Herr Präsident! Meine Damen und Herren! Für ein Verbrechen verurteilt zu werden, das man nicht begangen hat – dies ist für uns alle, für alle Menschen, ein schrecklicher Gedanke. Aber trotz aller Sorgfalt der Gerichte kann es zu solchen Justizirrtümern kommen; denn Recht wird von Menschen über Menschen gesprochen, und Menschen machen Fehler.

Der Rechtsverlust durch die Freiheitsentziehung ist absolut. Er kann nicht rückgängig gemacht werden. Umso wichtiger ist es, dass der Rechtsstaat sich um die Menschen kümmert, die zu Unrecht inhaftiert waren, sie angemessen entschädigt, ihnen unbürokratisch hilft und ihnen den Weg zurück in die Gesellschaft ermöglicht.

Wir haben uns im Ausschuss intensiv mit der Studie „Rehabilitation und Entschädigung nach Vollstreckung einer Freiheitsstrafe und erfolgreicher Wiederaufnahme“ beschäftigt, die von der Kriminologischen Zentralstelle in Wiesbaden erstellt worden ist.
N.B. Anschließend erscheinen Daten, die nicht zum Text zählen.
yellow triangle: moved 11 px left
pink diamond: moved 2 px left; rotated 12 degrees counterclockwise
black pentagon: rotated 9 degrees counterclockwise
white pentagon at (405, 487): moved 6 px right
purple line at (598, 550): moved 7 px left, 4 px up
Dort gab es ganz klare Empfehlungen, die an die Politik auf Bundes- und Landesebene adressiert worden sind, und zwar dahin gehend, dass es zu Verbesserungen kommen muss.
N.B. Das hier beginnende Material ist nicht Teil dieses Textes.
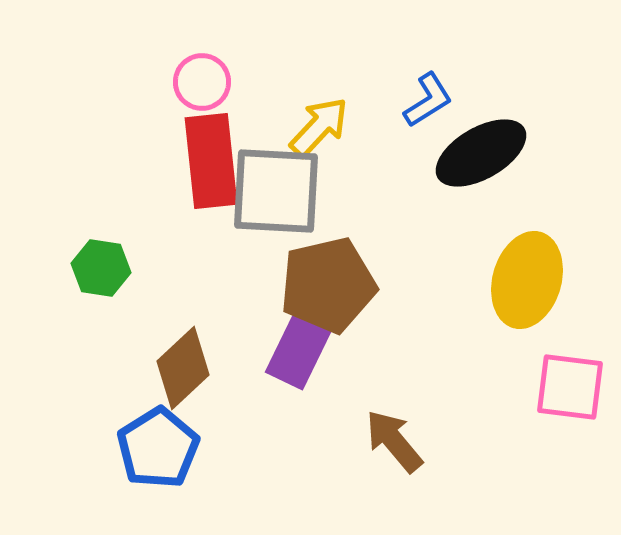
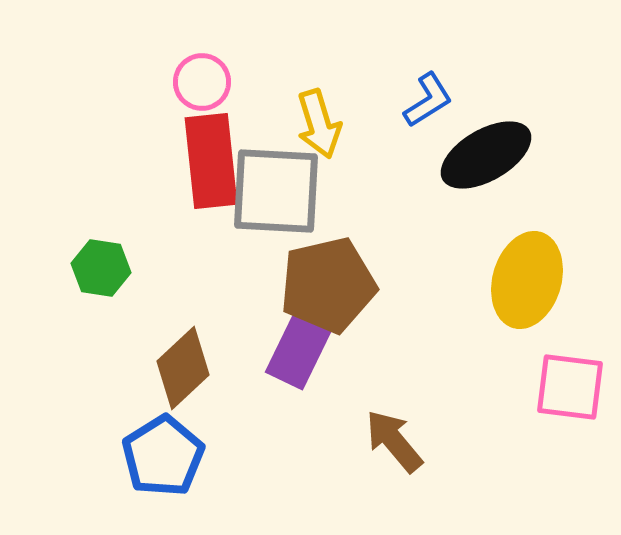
yellow arrow: moved 3 px up; rotated 120 degrees clockwise
black ellipse: moved 5 px right, 2 px down
blue pentagon: moved 5 px right, 8 px down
Dabei geht es zum einen ‑ das ist schon angesprochen worden ‑ um die Haftentschädigung. Sie ist von 25 Euro auf 75 Euro erhöht worden. Aus Niedersachsen heraus haben wir uns dafür eingesetzt, dass das passiert. Wir hatten für die Haftstrafen sogar eine höhere Entschädigung von 100 Euro gefordert. Es ist gut, dass die Entschädigung jetzt angemessen ist – wobei man eine Freiheitsstrafe natürlich mit Geld nicht entschädigen kann. Insofern ist das ein Stück weit auch eine symbolische Entschädigung.

Die andere Frage ist ‑ und da sind wir als Landesgesetzgeber und Land in der Pflicht ‑: Wie können wir Strukturen schaffen, die den Betroffenen helfen und es ihnen ermöglichen, wieder in die Gesellschaft zurückzufinden? Dazu haben wir hier drei Punkte formuliert.

Wir wollen die Straffälligenhilfe nutzen, die die Expertise hat und über gute Netzwerke verfügt, mit denen sie Straffälligen hilft. Es ist in der Tat schwierig, dass man Menschen, die zu Unrecht in Haft waren, jetzt aufgibt oder vielleicht auch zumutet, zu einer solchen Stelle zu gehen. Deswegen wollen wir das so organisieren, dass es ein aufsuchendes Angebot ist, dass also die Mitarbeitenden der Straffälligenhilfe auf die Menschen zukommen.

Wir werden eine Schnittstelle bei dem freisprechenden Gericht einrichten, um sicherzustellen, dass das Angebot auch schnell bei den Menschen ist. Denn es ist in der Tat so, dass das ‑ anders als bei Strafhaft, wo man ja über das Übergangsmanagement auf die Zeit nach der Haft vorbereitet wird ‑ relativ kurzfristig geschieht. Da muss natürlich auch schnell das Hilfsangebot vermittelt werden.

Ein letzter Punkt ist die Rehabilitation. Menschen haben eine Lücke in ihrem Lebenslauf, wenn sie in Haft waren. Bislang war es so, dass man nur das freisprechende Urteil hatte, mit dem man diese Lücke im Lebenslauf darstellen konnte. Das ist natürlich schwierig, auch im Hinblick auf z. B. Gespräche mit künftigen Arbeitgebern. Deswegen ist es sinnvoll, dass wir ein Bestätigungsschreiben haben werden, das das MJ diesen Menschen zur Verfügung stellt, mit dem sie dann hoffentlich eine bessere Chance auf dem Arbeitsmarkt haben.

Ich glaube, dass wir mit diesen drei Punkten die Situation verbessern werden. Wir müssen dann in der Zukunft schauen, ob das klappt und ob das ausreichend ist. Wir müssen es evaluieren und gegebenenfalls nachbessern.

Vielen Dank für Ihre Aufmerksamkeit.